DPU Working Paper - No. 205
Technological change and precarity: how technology is changing the UK’s low skill labour market and a search for policy responses
10 December 2020
By Steffan Willis
Technological change is having significant impacts on the UK’s labour market and low skill workers in particular. This paper constructs a framework linking the capabilities of technologies to changes in the occupational structure of the labour market, arguing that technologies which substitute for low skill labour weaken the bargaining position of workers relative to employers. The framework draws upon two hitherto distinct bodies of work namely, that of a labour economics literature on skills-biased technological change and the literature around precarious employment which links labour market flexibility to individual labour market outcomes.

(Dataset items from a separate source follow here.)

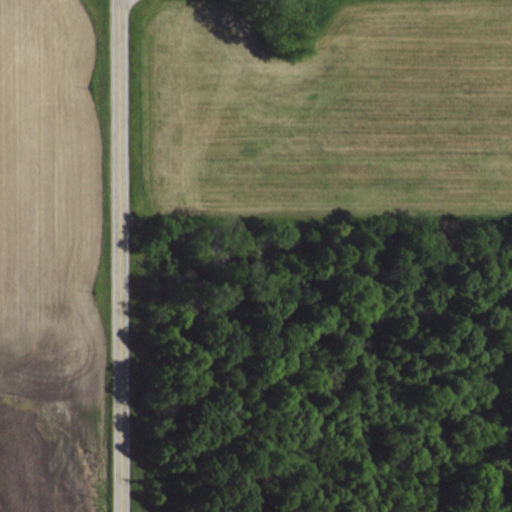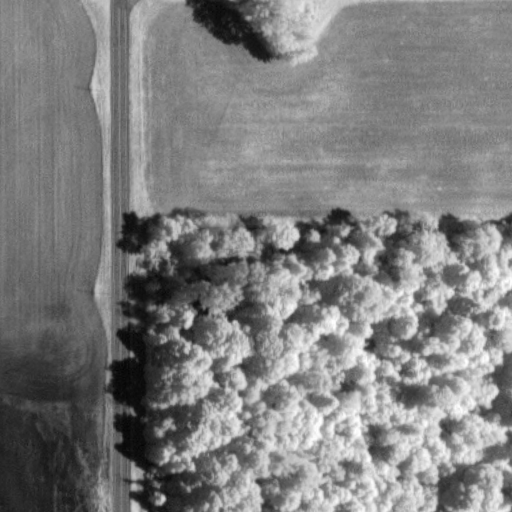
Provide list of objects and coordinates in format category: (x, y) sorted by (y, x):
road: (120, 256)
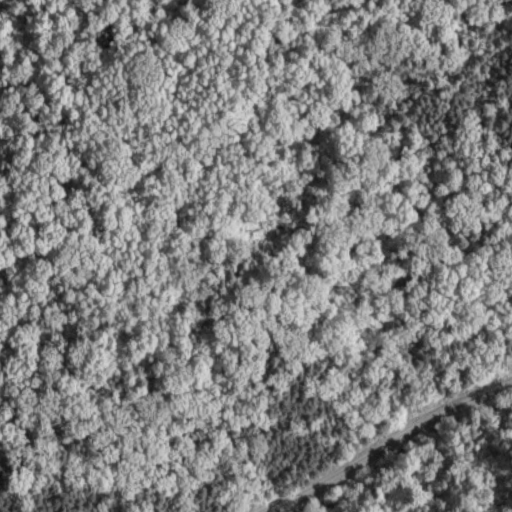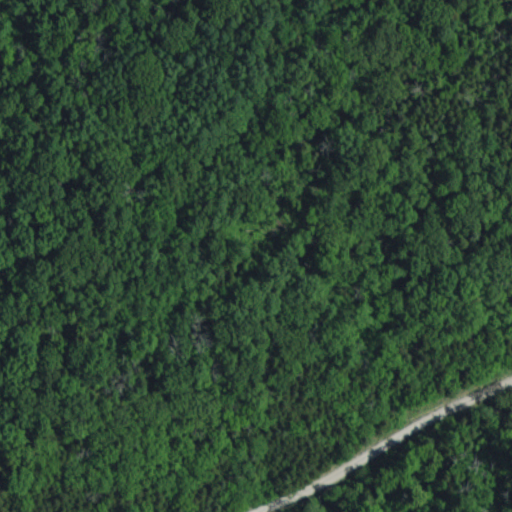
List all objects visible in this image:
road: (408, 444)
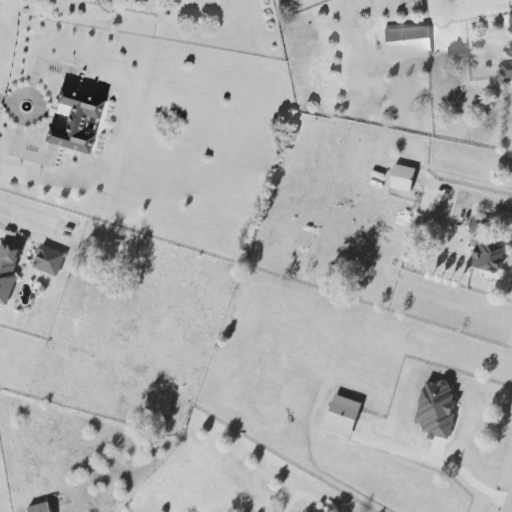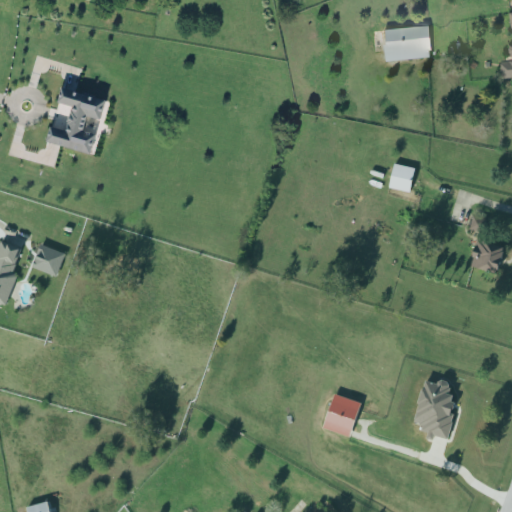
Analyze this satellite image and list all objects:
building: (406, 42)
building: (508, 52)
building: (508, 54)
building: (76, 118)
building: (403, 178)
road: (496, 203)
building: (479, 224)
road: (2, 225)
building: (488, 256)
building: (49, 260)
building: (8, 270)
building: (436, 409)
building: (343, 415)
road: (469, 484)
building: (40, 508)
road: (511, 511)
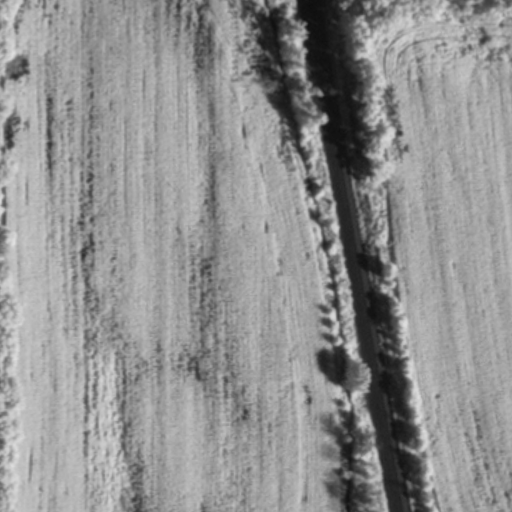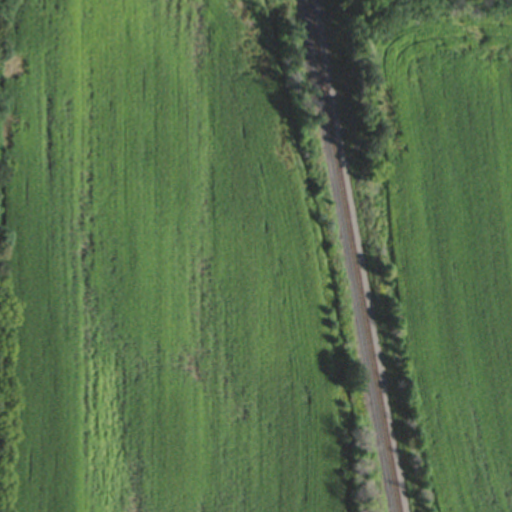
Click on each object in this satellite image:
railway: (357, 256)
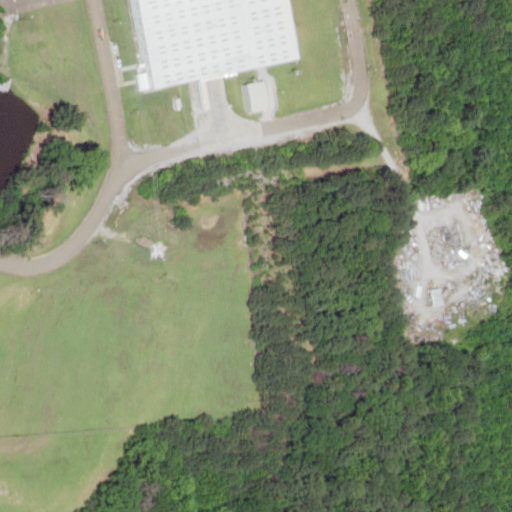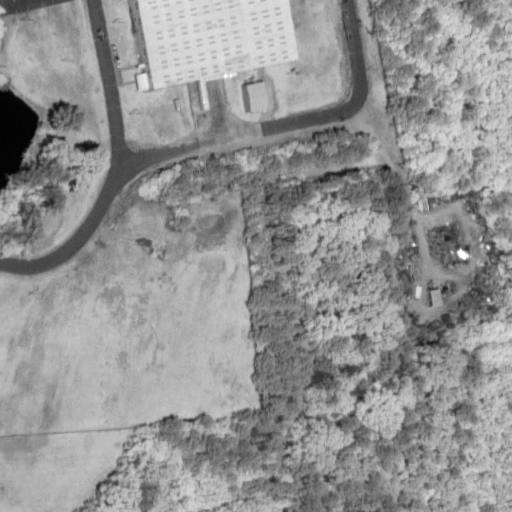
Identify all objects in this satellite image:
building: (211, 38)
building: (394, 233)
building: (420, 295)
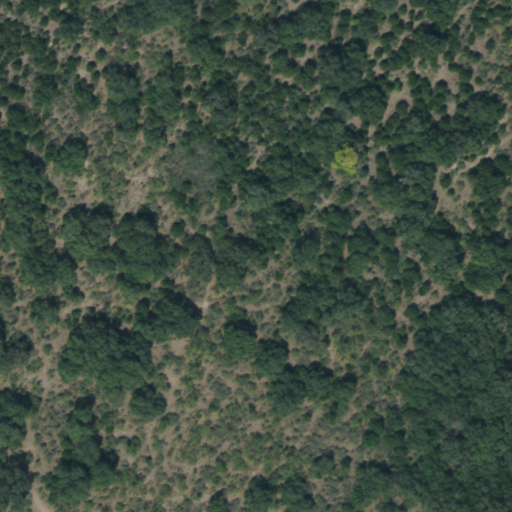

This framework is used to analyse the impact of technological change on low skill workers through the lens of precarious employment. The paper adopts a two-stage analytical approach. Using data from the Labour Force Survey the paper finds evidence of increasing levels of precarious employment amongst low skill workers. This is combined with a qualitative assessment of the current labour market policy concluding that workers possessing basic levels of education and skills no longer command sufficient bargaining power to ensure high wages and secure employment and that existing government policies do little to enable low skill workers impacted by technological change to develop the skills needed to be competitive in the contemporary labour market. The paper concludes with a discussion of potential policy responses.